Most people will use a list of accounts so they know how to record debits and credits properly. And if that's too much to remember, just remember the words of accountant Charles E. Sprague: “Debit all that comes in and credit all that goes out.”

How do you understand debits and credits and T accounts? ›

T- Account Recording

The debit entry of an asset account translates to an increase to the account, while the right side of the asset T-account represents a decrease to the account. This means that a business that receives cash, for example, will debit the asset account, but will credit the account if it pays out cash.

What are the 3 basic golden rules? ›

The three golden rules of accounting are:
  • Debit the receiver, credit the giver.
  • Debit what comes in, credit what goes out.
  • Debit expenses and losses, credit incomes and gains.

What are the 5 basic accounting principles? ›

What are the 5 basic principles of accounting?
  • Revenue Recognition Principle. When you are recording information about your business, you need to consider the revenue recognition principle. ...
  • Cost Principle. ...
  • Matching Principle. ...
  • Full Disclosure Principle. ...
  • Objectivity Principle.

What are debits and credits in accounting for dummies? ›

Debits are recorded on the left side of an accounting journal entry. A credit increases the balance of a liability, equity, gain or revenue account and decreases the balance of an asset, loss or expense account. Credits are recorded on the right side of a journal entry. Increase asset, expense and loss accounts.

What is debit and credit in one word? ›

The terms debit (DR) and credit (CR) have Latin roots. Debit comes from the word debitum and it means, "what is due." Credit comes from creditum, meaning "something entrusted to another or a loan." An increase in liabilities or shareholders' equity is a credit to the account. It's notated as "CR."

How to read T account? ›

A T account is a ledger account that visually represents debit and credit entries, for different types of accounts. Every T account has three main elements: the account name at the top of the T, a debit entry on the left side, and a credit entry on the right side.

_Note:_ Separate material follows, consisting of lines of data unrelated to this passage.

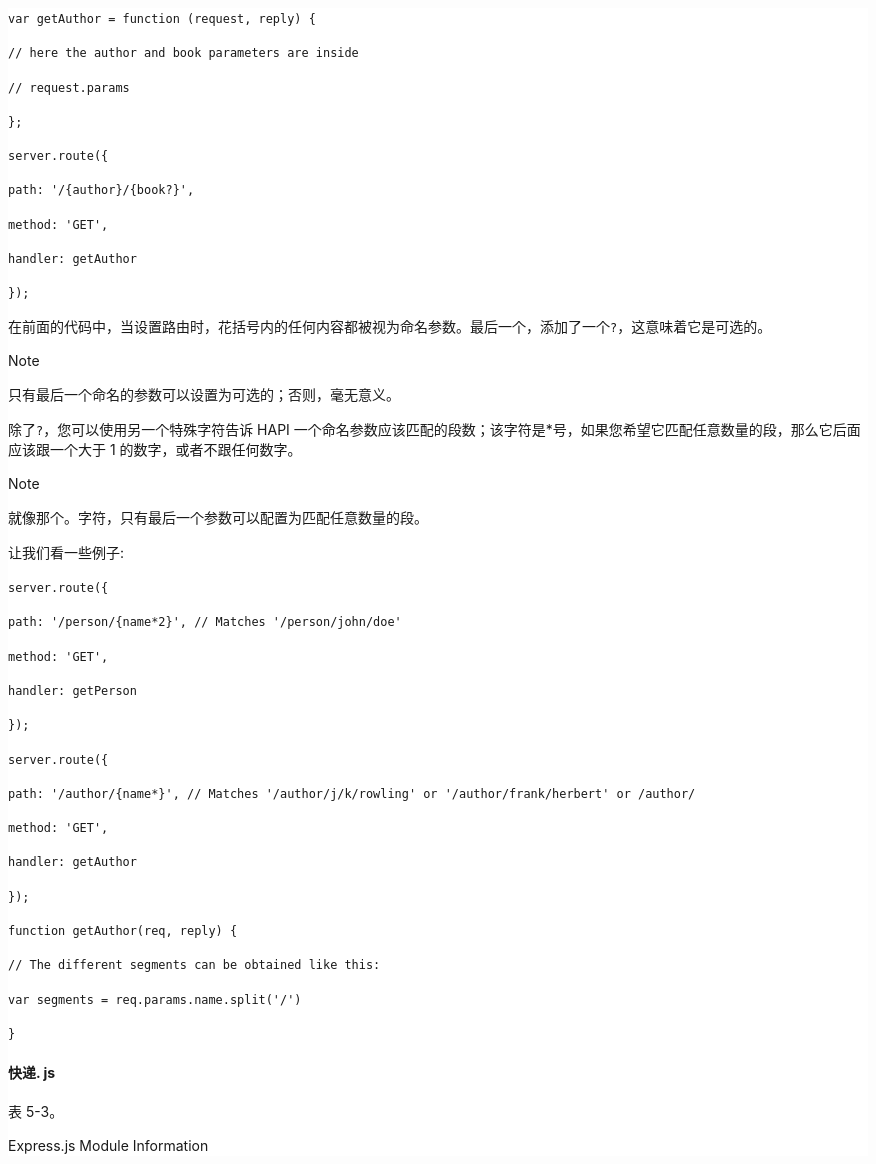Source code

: `var getAuthor = function (request, reply) {`

`// here the author and book parameters are inside`

`// request.params`

`};`

`server.route({`

`path: '/{author}/{book?}',`

`method: 'GET',`

`handler: getAuthor`

`});`

在前面的代码中，当设置路由时，花括号内的任何内容都被视为命名参数。最后一个，添加了一个`?`，这意味着它是可选的。

Note

只有最后一个命名的参数可以设置为可选的；否则，毫无意义。

除了`?`，您可以使用另一个特殊字符告诉 HAPI 一个命名参数应该匹配的段数；该字符是*号，如果您希望它匹配任意数量的段，那么它后面应该跟一个大于 1 的数字，或者不跟任何数字。

Note

就像那个。字符，只有最后一个参数可以配置为匹配任意数量的段。

让我们看一些例子:

`server.route({`

`path: '/person/{name*2}', // Matches '/person/john/doe'`

`method: 'GET',`

`handler: getPerson`

`});`

`server.route({`

`path: '/author/{name*}', // Matches '/author/j/k/rowling' or '/author/frank/herbert' or /author/`

`method: 'GET',`

`handler: getAuthor`

`});`

`function getAuthor(req, reply) {`

`// The different segments can be obtained like this:`

`var segments = req.params.name.split('/')`

`}`

#### 快递. js

表 5-3。

Express.js Module Information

What is the mnemonic for credit and debit? ›

Every transaction can be described in debit and credit form and for every transaction, debits must equal credits. My favorite way to start with memorizing what accounts are increased with either a debit or credit is with the use of the mnemonic DEAD CRLS. You are memorizing.

What is the shortcut for debit and credit? ›

A debit may be referred to as a “DR”. A credit may be referred to as “CR” — these are the shortcut references.